Presbyterian Support Otago chief executive Gillian Bremner took issue with some aspects of the report, particularly the gap highlighted between the rest-home subsidy and operating costs.

The significant cost of building and upgrading facilities accounted for the difference, she said.

Some recommendations, such as exploring innovative ways to keep people at home, were happening, supported by district health boards.

However, staff training and wages were major issues.

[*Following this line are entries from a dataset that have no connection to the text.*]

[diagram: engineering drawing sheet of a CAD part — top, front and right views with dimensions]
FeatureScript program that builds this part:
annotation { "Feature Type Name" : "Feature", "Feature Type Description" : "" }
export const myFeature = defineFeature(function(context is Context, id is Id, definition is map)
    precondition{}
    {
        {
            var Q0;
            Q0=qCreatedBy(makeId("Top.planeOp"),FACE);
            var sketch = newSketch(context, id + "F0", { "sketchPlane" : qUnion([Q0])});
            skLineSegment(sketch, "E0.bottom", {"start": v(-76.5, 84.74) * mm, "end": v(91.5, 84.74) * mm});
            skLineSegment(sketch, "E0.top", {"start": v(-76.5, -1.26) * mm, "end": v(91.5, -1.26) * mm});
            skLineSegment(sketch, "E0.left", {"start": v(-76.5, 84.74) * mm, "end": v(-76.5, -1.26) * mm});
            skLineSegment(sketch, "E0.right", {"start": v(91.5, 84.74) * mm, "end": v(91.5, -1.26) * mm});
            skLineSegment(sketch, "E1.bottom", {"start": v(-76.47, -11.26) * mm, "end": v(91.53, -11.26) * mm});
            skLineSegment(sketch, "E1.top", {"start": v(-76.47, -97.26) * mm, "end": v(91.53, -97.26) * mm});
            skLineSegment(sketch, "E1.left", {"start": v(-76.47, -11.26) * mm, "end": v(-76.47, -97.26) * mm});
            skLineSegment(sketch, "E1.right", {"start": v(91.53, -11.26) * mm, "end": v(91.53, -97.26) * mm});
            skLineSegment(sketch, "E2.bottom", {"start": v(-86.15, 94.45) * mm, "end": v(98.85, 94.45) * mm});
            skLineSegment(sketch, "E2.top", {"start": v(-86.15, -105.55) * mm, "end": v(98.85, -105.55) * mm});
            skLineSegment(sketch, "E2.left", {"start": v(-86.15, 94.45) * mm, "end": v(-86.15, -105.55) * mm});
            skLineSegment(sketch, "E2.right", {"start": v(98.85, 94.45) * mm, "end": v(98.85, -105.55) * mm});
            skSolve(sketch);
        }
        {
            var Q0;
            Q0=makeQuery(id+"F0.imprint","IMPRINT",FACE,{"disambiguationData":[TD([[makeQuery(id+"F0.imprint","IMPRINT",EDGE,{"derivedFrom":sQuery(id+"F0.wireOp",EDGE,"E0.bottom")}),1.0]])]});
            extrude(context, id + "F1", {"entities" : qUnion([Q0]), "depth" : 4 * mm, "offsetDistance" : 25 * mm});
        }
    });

Qualifications were increasingly recognised, but caregivers often footed the bill for them, and they were not always recognised in pay rates.

Otago-Southland Aged Care Association board member Malcolm Hendry questioned how the abuse claims were substantiated.

He believed few of the negative reports came from Dunedin.

The concerns:
Issues raised in a review of the aged care sector include:

• Some caregivers instructed not to speak to residents to save time.

• Residents of some facilities stayed in bed all day at weekends because of a lack of staff.

• Incontinence pads rationed to save money, sometimes leading to urinary tract infections when not changed often enough.

• Dehydration and malnutrition, poor food quality, residents being rushed through meals.

• Anti-psychotic medication over-used to help staff manage residents.

• GP appointments restricted to save money.

• Lack of proper medical treatment for urinary tract infections, dehydration, bedsores, skin tears and falls.

• Residents not being walked, and losing mobility, or not being taken to the toilet, and becoming incontinent.